• _Exercise goal_
Could you update the passage on the teacher's call by writing out the span between "Mr. LEMOV: Yes, thanks" and "without the other.", inclusive, with "practitioner" replaced by "educator"?

• _Passage provided_
JAMIE (Caller): Hi. Thanks for taking my call. I'm so excited. It's my first time calling, and I got through on my first try.
CONAN: Well, congratulations.
JAMIE: Thanks. I am a kindergarten teacher at heart, currently in a first grade classroom, as I looped with my class in the Rochester City School District in New York.
And I just wanted to say that I really am looking forward to reading this book, because I agree with all of the points. And I just wanted to say for me, personally, I find that working with these young children - if I am able to meet their emotional needs first, like laughing, smiling, playing, engaging them in conversations about things that are important to them, once we have been able to meet all of those needs, them I'm able to work with them and present challenges to them, and they are willing to work for those challenges because all of their basic needs have been met.
And so I think it's really exciting to see kindergarteners, for example, setting personal learning goals, like I'm going to learn 20 new sight words in the next four weeks. And then they do it because they know that, you know, they'll have the time to play and laugh, but they're also willing to work for all of those goals. So I just wanted to share that and see what our guest had to say about that.
CONAN: Well, Doug Lemov's book is from grades K through 12. So, kindergarten?
JAMIE: Yes.
Mr. LEMOV: Yes, thanks for your call. It's so great to hear that it resonates with you as a practitioner in the classroom.
I think we spend a lot of time drawing false alternatives in public education, like am I teaching am I teaching behaviors, or am I teaching academics? When I think what your comment has unlocked is that students many times go through a process from first they learn how to behave in the classroom, frankly, and what productive behavior looks like and how to track the teacher with your eyes, because that's what you should do in the classroom.
And then in the hands of a great teacher - like it sounds like you are - they learn to believe and be inspired by it and want to change their relationship to school and want to learn, and then they start to achieve, and that often, you know, you're doing all these things at once that you can't you can't do one without the other.

Items from a dataset:
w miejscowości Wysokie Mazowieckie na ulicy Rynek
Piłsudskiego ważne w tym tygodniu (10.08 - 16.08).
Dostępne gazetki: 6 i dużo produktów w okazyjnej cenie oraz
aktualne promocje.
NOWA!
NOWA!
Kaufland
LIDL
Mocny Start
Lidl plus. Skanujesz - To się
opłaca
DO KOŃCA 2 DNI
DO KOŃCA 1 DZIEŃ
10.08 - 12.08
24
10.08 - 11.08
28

* * *

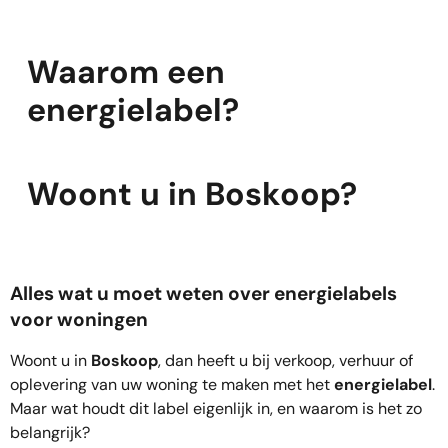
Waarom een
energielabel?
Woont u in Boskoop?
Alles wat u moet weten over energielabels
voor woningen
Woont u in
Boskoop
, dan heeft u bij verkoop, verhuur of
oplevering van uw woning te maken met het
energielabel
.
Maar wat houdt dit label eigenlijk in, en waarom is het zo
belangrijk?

--

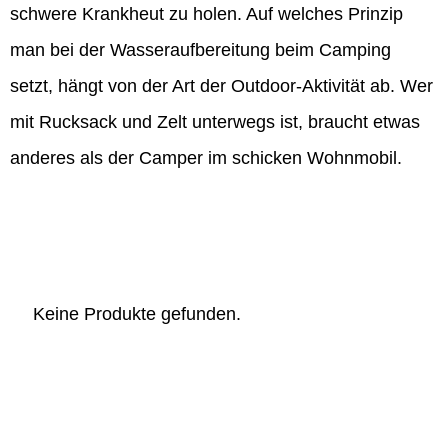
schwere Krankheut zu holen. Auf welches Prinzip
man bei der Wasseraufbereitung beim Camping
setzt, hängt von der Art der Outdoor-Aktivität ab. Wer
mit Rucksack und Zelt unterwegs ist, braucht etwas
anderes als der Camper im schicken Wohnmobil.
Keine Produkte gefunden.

• _Response to this task_
Mr. LEMOV: Yes, thanks for your call. It's so great to hear that it resonates with you as a educator in the classroom.
I think we spend a lot of time drawing false alternatives in public education, like am I teaching am I teaching behaviors, or am I teaching academics? When I think what your comment has unlocked is that students many times go through a process from first they learn how to behave in the classroom, frankly, and what productive behavior looks like and how to track the teacher with your eyes, because that's what you should do in the classroom.
And then in the hands of a great teacher - like it sounds like you are - they learn to believe and be inspired by it and want to change their relationship to school and want to learn, and then they start to achieve, and that often, you know, you're doing all these things at once that you can't you can't do one without the other.